There was some talk at Tuesday’s hearing about resolving the dispensary issues to clear the way for beginning to get products to patients. Anderson said he would consider a request to lift the order blocking the dispensary licenses while the disputes over integrated licenses continue.
It has been more than three years since the Legislature passed the Compassion Act, a bill that allows medical marijuana products for patients suffering from chronic pain, nausea and weight loss from cancer treatments, muscle spasms caused by Parkinson’s and other conditions, PTSD, panic disorder, and other conditions.
Doctors, patients, and companies that have received licenses have called for an end to the litigation so that products can become available.
Alabama Always, which has built a cultivation and processing plant in Montgomery but was denied a license to be an integrated company, filed a new lawsuit on Monday asking the judge to issued a temporary restraining order to prevent the AMCC from issuing licenses to the five companies it picked for integrated licenses in December.
Alabama Always and other companies denied licenses claim that the AMCC has not followed the Compassion Act, the Alabama Administrative Procedures Act, and the Open Meetings Act in its efforts to award licenses.
The AMCC awarded licenses in June 2023 and in August 2023 and rescinded those decisions both times because of litigation and problems with its procedures.

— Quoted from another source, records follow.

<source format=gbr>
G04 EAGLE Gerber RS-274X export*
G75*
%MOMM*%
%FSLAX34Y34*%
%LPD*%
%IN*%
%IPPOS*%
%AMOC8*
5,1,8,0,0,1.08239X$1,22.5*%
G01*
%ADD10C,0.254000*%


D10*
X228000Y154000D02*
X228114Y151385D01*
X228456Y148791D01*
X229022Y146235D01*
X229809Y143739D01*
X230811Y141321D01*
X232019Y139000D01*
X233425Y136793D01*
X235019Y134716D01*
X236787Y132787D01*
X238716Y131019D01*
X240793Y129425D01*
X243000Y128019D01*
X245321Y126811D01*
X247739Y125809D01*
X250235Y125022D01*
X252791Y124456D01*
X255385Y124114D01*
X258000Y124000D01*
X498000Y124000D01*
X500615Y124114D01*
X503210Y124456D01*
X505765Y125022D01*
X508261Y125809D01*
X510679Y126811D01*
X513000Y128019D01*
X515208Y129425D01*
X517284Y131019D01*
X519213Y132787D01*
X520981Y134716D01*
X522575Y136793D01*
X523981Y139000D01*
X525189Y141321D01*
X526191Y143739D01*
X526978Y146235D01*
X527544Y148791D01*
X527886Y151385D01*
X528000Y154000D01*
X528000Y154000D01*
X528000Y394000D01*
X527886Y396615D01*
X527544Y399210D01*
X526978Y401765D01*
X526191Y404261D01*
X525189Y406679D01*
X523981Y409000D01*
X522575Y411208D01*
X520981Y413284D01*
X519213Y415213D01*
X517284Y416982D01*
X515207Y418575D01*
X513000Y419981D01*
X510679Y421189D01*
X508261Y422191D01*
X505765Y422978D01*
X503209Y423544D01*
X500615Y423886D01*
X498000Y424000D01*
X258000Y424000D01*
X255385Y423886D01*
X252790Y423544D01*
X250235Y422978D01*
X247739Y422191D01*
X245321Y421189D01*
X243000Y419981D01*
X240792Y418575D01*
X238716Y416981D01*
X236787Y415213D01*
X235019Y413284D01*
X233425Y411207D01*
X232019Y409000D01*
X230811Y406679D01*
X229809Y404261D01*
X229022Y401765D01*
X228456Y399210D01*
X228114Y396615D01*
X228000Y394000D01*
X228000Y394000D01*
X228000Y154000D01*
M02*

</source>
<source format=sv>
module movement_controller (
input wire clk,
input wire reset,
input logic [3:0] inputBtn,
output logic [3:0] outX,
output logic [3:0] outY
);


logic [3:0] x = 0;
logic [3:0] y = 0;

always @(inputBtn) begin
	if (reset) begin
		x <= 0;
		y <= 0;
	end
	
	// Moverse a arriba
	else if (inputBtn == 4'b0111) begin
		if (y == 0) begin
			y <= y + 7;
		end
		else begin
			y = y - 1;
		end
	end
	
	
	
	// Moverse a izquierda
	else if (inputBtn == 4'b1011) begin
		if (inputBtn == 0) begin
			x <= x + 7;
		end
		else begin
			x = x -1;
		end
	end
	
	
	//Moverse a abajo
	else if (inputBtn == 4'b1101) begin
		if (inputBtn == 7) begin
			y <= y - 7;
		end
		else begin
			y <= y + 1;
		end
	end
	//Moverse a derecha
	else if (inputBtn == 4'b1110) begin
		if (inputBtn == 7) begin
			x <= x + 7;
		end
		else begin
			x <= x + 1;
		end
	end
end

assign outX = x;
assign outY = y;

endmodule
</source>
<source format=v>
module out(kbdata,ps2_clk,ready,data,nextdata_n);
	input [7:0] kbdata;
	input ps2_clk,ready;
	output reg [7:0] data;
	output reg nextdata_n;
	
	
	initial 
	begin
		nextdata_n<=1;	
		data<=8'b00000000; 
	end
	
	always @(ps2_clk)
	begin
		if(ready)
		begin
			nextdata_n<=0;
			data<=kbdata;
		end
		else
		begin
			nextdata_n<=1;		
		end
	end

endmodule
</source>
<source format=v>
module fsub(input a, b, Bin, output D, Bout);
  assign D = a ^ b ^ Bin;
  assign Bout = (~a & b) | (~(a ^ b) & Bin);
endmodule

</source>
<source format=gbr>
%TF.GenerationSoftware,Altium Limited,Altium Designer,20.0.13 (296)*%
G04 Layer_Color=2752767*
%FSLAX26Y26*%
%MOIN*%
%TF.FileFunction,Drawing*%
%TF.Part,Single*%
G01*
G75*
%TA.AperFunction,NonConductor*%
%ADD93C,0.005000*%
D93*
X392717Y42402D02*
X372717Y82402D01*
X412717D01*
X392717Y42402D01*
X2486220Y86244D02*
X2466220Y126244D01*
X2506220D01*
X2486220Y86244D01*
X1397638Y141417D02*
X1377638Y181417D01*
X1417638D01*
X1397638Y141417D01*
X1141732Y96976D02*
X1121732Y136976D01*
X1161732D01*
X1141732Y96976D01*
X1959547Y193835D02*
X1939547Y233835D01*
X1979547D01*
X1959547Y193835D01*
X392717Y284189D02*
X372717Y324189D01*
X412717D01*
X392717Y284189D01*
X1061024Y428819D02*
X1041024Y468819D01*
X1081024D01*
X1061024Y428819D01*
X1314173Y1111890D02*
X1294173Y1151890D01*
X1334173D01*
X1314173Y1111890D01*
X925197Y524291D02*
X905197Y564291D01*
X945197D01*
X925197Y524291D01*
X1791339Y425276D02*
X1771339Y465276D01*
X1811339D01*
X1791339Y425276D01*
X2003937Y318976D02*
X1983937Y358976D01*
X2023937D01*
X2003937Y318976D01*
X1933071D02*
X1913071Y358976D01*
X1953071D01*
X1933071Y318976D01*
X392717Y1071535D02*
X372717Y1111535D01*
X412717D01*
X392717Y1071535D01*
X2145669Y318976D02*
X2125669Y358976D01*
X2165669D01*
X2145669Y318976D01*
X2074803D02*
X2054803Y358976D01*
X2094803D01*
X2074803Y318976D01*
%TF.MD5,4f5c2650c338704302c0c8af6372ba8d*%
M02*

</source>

The AMCC adopted new rules after a mediation agreement. The AMCC awarded licenses again in December 2023. The AMCC issued licenses for cultivators, processors, secure transporters and a state testing lab based on those decisions in December. But the licenses for integrated companies and dispensaries remain on hold.
Anderson said the Legislature’s decision to limit the number of licenses in certain categories, like the integrated licenses, made it difficult for those companies denied licenses to have a fair way to challenge those decisions.

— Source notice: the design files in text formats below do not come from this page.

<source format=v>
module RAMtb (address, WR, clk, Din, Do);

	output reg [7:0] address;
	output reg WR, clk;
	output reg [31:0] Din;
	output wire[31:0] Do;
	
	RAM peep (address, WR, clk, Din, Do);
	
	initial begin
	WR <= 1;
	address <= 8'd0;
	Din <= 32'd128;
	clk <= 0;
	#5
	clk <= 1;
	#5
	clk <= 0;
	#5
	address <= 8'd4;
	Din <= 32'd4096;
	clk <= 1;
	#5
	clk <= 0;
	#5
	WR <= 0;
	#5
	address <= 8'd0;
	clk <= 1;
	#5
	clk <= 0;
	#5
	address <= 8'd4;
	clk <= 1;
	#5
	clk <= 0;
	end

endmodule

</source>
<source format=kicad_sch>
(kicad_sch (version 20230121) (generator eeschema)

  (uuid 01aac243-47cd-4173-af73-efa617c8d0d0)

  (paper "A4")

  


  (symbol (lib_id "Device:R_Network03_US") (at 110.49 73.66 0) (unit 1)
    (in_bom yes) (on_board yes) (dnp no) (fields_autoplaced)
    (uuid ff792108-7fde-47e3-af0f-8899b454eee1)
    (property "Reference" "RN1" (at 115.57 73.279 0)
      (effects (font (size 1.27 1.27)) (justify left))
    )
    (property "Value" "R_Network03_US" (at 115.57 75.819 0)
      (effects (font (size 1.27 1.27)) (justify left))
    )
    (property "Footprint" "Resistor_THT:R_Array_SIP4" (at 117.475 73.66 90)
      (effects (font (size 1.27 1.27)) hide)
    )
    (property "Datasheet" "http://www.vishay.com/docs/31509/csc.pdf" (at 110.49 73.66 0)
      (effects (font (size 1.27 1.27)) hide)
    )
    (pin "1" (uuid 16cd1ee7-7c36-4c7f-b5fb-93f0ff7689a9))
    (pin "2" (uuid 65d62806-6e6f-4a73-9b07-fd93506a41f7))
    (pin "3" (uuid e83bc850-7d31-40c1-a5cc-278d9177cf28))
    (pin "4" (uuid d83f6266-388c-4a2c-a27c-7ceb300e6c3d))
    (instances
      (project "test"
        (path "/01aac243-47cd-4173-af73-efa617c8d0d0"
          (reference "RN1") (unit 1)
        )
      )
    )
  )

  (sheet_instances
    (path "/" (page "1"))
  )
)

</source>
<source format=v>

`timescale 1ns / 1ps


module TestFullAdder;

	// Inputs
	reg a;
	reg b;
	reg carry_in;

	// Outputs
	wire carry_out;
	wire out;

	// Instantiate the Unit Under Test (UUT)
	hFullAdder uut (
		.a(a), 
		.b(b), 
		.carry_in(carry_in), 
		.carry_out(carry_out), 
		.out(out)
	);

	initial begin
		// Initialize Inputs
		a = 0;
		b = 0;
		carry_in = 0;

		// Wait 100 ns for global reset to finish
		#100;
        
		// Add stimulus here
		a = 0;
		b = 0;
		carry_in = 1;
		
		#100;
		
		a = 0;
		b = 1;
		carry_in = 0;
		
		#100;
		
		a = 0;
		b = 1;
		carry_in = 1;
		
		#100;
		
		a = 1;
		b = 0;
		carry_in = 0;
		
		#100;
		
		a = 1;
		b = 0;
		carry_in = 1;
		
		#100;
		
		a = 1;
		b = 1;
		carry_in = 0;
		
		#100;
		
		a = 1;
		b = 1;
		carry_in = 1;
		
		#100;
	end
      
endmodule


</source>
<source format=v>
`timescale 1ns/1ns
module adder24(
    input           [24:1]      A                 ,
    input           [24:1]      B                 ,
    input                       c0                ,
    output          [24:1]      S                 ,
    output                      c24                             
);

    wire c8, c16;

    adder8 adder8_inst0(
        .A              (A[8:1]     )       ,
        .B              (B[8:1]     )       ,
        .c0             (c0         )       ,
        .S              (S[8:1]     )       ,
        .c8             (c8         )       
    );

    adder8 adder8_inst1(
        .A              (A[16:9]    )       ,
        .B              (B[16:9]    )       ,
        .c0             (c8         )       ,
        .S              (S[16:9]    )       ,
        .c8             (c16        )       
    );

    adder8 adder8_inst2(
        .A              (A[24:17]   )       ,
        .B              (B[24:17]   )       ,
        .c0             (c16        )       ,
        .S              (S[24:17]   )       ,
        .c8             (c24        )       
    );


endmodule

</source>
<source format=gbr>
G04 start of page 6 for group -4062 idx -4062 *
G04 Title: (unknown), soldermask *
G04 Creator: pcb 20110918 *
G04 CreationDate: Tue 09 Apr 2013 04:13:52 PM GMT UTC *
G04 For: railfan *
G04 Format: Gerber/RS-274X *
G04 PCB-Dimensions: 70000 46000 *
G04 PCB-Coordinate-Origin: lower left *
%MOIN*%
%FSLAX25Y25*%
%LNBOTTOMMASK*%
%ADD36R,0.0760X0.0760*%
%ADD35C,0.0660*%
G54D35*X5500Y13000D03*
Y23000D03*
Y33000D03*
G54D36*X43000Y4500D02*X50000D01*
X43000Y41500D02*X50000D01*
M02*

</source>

For example, Alabama Always and other companies say the investigative hearings that the AMCC plans to hold for denied applicants will be meaningless if they AMCC has already awarded all five licenses in that category. The AMCC maintains the final decisions on the licenses will not come until after the hearings.
Anderson said he wanted more assurances that companies denied licenses would have a meaningful way to appeal and that companies awarded licenses had a way to protect their interests in an appeal process.
Cultivators that received licenses are already growing the cannabis for the medical products.